Data to use

____________

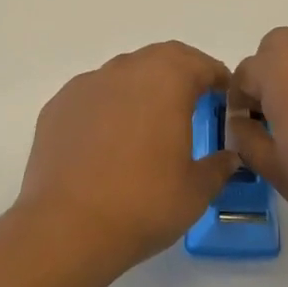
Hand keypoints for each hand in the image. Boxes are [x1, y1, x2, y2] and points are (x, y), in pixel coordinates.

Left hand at [14, 41, 240, 278]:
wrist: (67, 227)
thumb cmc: (143, 204)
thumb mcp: (196, 191)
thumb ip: (218, 167)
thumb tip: (229, 157)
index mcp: (166, 81)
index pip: (199, 64)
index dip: (216, 77)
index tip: (224, 94)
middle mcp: (125, 71)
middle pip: (160, 58)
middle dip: (180, 73)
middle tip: (193, 101)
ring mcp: (86, 85)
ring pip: (123, 73)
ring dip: (142, 87)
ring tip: (149, 121)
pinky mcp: (58, 106)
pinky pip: (93, 95)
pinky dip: (108, 106)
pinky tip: (109, 138)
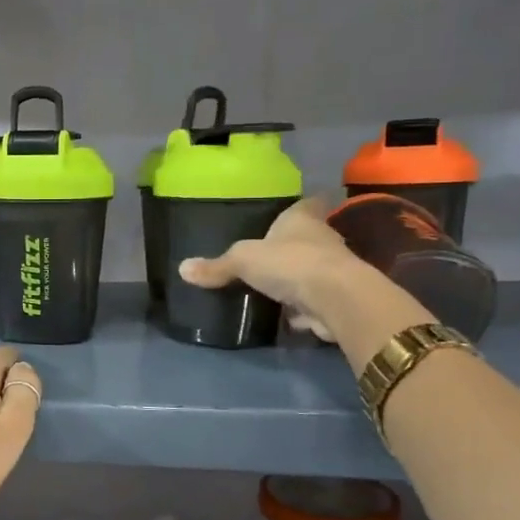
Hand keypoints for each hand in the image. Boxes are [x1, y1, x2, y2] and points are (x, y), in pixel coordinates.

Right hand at [178, 196, 370, 342]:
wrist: (336, 299)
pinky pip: (315, 299)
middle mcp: (324, 238)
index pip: (307, 203)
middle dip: (292, 245)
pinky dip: (304, 307)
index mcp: (303, 219)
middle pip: (309, 237)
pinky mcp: (337, 298)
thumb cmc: (290, 263)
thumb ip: (217, 266)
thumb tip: (182, 268)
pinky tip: (287, 316)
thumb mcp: (242, 260)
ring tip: (273, 287)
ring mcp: (334, 269)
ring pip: (313, 268)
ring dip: (299, 278)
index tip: (290, 210)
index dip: (299, 206)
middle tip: (268, 254)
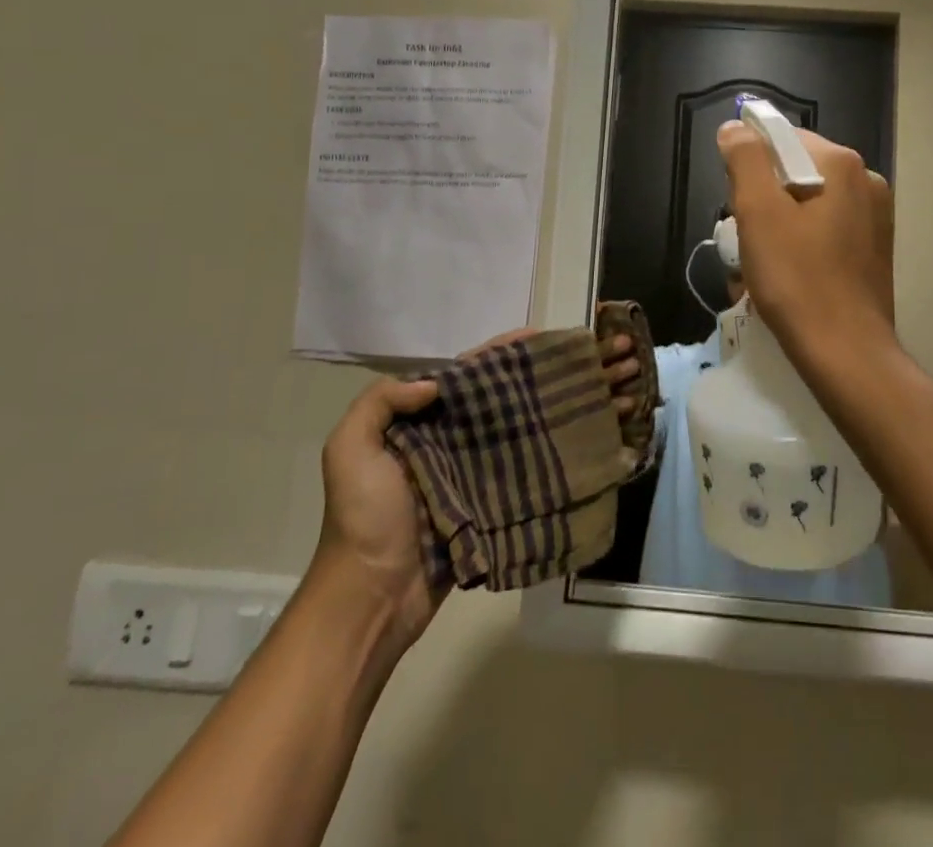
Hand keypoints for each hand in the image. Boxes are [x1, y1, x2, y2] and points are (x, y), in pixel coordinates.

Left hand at [312, 326, 642, 649]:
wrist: (373, 596)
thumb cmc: (364, 517)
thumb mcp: (350, 449)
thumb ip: (381, 402)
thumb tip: (436, 384)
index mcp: (418, 422)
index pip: (463, 376)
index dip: (498, 353)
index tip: (537, 336)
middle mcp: (447, 440)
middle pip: (494, 398)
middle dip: (528, 377)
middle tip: (572, 362)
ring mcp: (470, 472)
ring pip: (511, 430)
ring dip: (542, 411)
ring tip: (582, 391)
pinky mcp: (489, 503)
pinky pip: (519, 469)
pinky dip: (544, 452)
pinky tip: (574, 438)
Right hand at [717, 120, 895, 370]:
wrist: (846, 354)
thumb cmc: (797, 280)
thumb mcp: (758, 213)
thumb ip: (745, 160)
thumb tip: (736, 127)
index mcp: (842, 164)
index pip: (781, 138)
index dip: (749, 166)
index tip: (736, 204)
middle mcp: (866, 181)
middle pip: (795, 171)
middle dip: (764, 200)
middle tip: (746, 240)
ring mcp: (875, 216)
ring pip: (808, 203)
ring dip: (778, 225)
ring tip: (761, 264)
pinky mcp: (873, 248)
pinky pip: (825, 229)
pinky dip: (801, 243)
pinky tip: (787, 275)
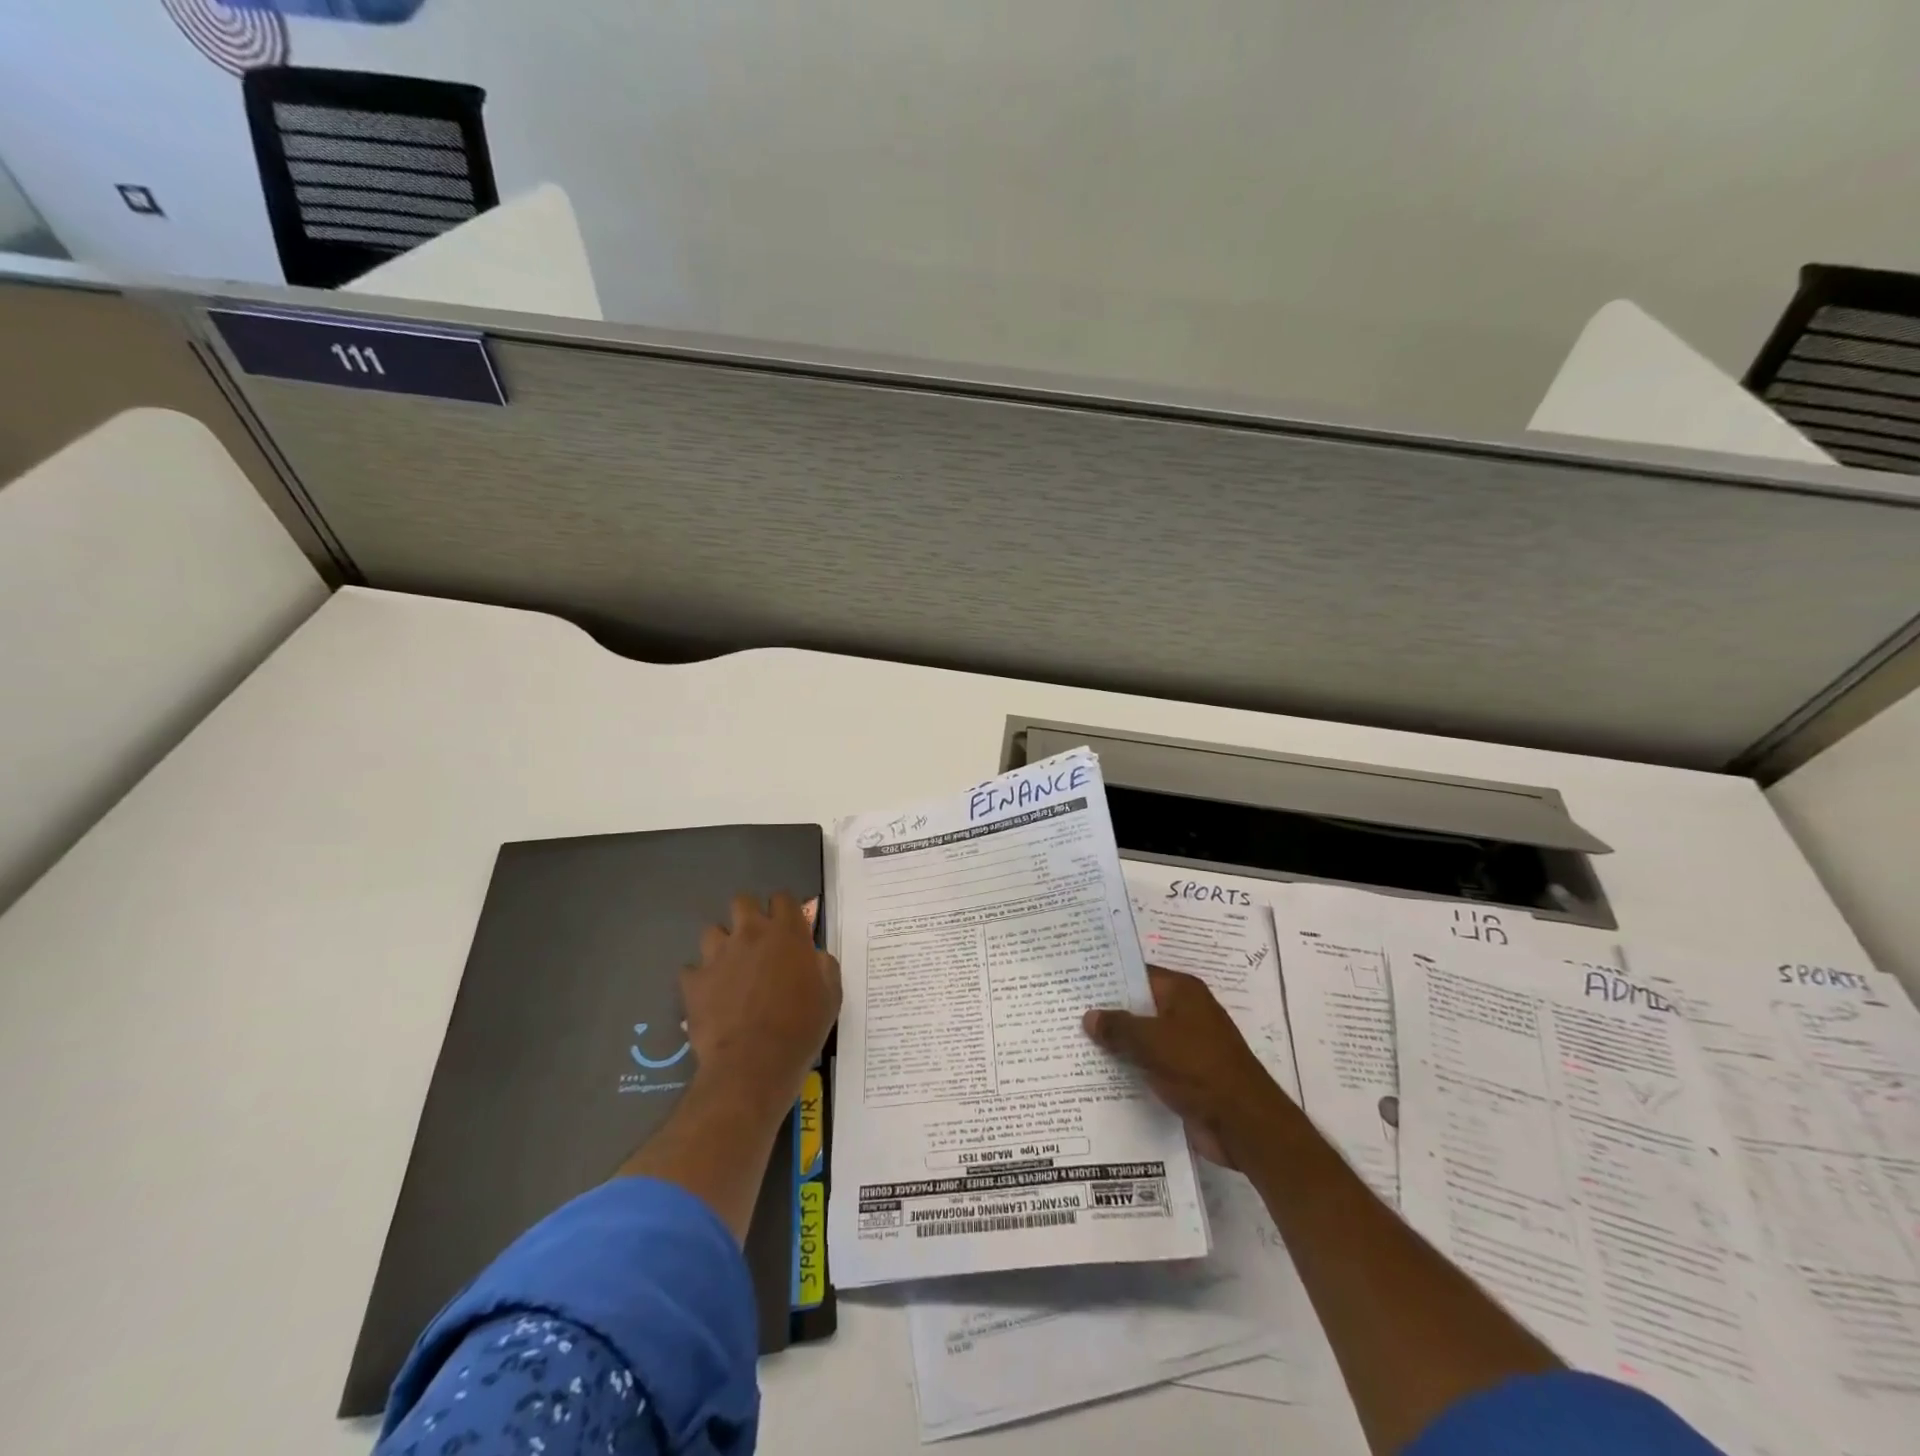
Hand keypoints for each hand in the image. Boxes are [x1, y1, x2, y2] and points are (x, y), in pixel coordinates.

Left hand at [683, 892, 840, 1118]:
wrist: (754, 1064)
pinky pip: (692, 969)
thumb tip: (813, 956)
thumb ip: (823, 965)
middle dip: (748, 915)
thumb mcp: (831, 994)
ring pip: (712, 931)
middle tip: (757, 942)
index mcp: (786, 932)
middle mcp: (750, 933)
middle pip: (742, 901)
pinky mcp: (693, 981)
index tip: (788, 928)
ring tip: (730, 968)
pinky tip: (710, 996)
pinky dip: (700, 979)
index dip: (785, 910)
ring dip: (722, 945)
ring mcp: (718, 955)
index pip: (783, 897)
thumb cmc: (801, 1027)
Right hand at [1083, 967, 1291, 1166]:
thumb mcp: (1153, 1041)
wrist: (1244, 1125)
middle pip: (1139, 1007)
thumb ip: (1119, 1027)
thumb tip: (1089, 1016)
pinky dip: (1129, 1068)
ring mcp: (1186, 1046)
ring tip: (1073, 1043)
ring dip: (1117, 1044)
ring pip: (1142, 1038)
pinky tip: (1098, 1074)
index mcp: (1183, 992)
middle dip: (1108, 1013)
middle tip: (1066, 1013)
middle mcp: (1185, 1013)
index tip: (1077, 982)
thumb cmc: (1199, 1068)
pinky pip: (1149, 1065)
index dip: (1108, 977)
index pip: (1139, 974)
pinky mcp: (1184, 1076)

____________

Output every entry verbatim. Pictures do not belong in the copy.

Hand keypoints for each hand in the image. Boxes are [x1, y1, x2, y2] and points are (x, y), in pixel coordinates.

Left hand at [14, 41, 240, 278]:
wrist: (67, 227)
thumb cmc: (143, 204)
thumb mcp: (196, 191)
thumb ip: (218, 167)
thumb tip: (229, 157)
index mcp: (166, 81)
index pip: (199, 64)
index dip: (216, 77)
index tip: (224, 94)
middle mcp: (125, 71)
middle pip: (160, 58)
middle dip: (180, 73)
middle tip: (193, 101)
ring mcp: (86, 85)
ring pip: (123, 73)
ring dip: (142, 87)
ring tip: (149, 121)
pinky mcp: (58, 106)
pinky pip: (93, 95)
pinky dip: (108, 106)
pinky tip: (109, 138)
Hand keypoints for each hand in the image. Boxes are [x1, y1, x2, y2] and points are (x, y), in pixel coordinates.

Right hand at [178, 196, 370, 342]:
wrist: (336, 299)
pinky pip: (315, 299)
middle mcp: (324, 238)
index pip: (307, 203)
middle dip: (292, 245)
pinky dip: (304, 307)
index mcp: (303, 219)
middle pip: (309, 237)
pinky mcp: (337, 298)
thumb cmc: (290, 263)
thumb ip: (217, 266)
thumb tip: (182, 268)
pinky tip: (287, 316)
thumb mcp: (242, 260)
ring tip: (273, 287)
ring mcp: (334, 269)
ring pip: (313, 268)
ring dip: (299, 278)
index tip: (290, 210)
index dip: (299, 206)
middle tip: (268, 254)
Hand keypoints for each hand in the image. Boxes are [x1, y1, x2, y2] and points are (x, y), in pixel coordinates.

Left hand at [312, 326, 642, 649]:
wrist: (373, 596)
thumb cmc: (364, 517)
thumb mcp: (350, 449)
thumb ip: (381, 402)
thumb tip: (436, 384)
index mcp: (418, 422)
index pip: (463, 376)
index dip: (498, 353)
index tip: (537, 336)
middle mcp: (447, 440)
middle pip: (494, 398)
middle dip: (528, 377)
middle tip: (572, 362)
ring mcp: (470, 472)
ring pip: (511, 430)
ring dip: (542, 411)
ring tip: (582, 391)
pinky mcp: (489, 503)
pinky pip: (519, 469)
pinky dip: (544, 452)
pinky tip: (574, 438)
Right hand at [717, 120, 895, 370]:
wrist: (846, 354)
thumb cmc: (797, 280)
thumb mcp: (758, 213)
thumb ip: (745, 160)
thumb tip: (736, 127)
index mcp: (842, 164)
index pip: (781, 138)
index dip: (749, 166)
index tip: (736, 204)
middle mcp: (866, 181)
middle pip: (795, 171)
middle dip: (764, 200)
middle tip: (746, 240)
ring mcp: (875, 216)
ring pip: (808, 203)
ring dip: (778, 225)
ring tip: (761, 264)
pinky mcp: (873, 248)
pinky pip: (825, 229)
pinky dip: (801, 243)
pinky tip: (787, 275)
Hand keypoints for each hand in the image. Boxes are [x1, y1, x2, y2] and points are (x, y), in pixel coordinates.

Left hand at [683, 892, 840, 1118]:
wrist: (754, 1064)
pinky pip: (692, 969)
thumb tip: (813, 956)
thumb ip: (823, 965)
middle dip: (748, 915)
thumb mcp: (831, 994)
ring pip: (712, 931)
middle tip: (757, 942)
index mcp: (786, 932)
middle mcp: (750, 933)
middle pip: (742, 901)
pinky mcp: (693, 981)
index tip: (788, 928)
ring tip: (730, 968)
pinky tip: (710, 996)
pinky dip: (700, 979)
index dip: (785, 910)
ring dip: (722, 945)
ring mcp: (718, 955)
index pip: (783, 897)
thumb cmc: (801, 1027)
Right hand at [1083, 967, 1291, 1166]:
thumb mcp: (1153, 1041)
wrist: (1244, 1125)
middle pip: (1139, 1007)
thumb ip: (1119, 1027)
thumb tip: (1089, 1016)
pinky dip: (1129, 1068)
ring mcp: (1186, 1046)
ring tip: (1073, 1043)
ring dip: (1117, 1044)
ring pip: (1142, 1038)
pinky tip: (1098, 1074)
index mcp: (1183, 992)
middle dip: (1108, 1013)
middle tip: (1066, 1013)
middle mcp: (1185, 1013)
index tip: (1077, 982)
thumb cmc: (1199, 1068)
pinky pip: (1149, 1065)
index dip: (1108, 977)
index pip: (1139, 974)
pinky mcp: (1184, 1076)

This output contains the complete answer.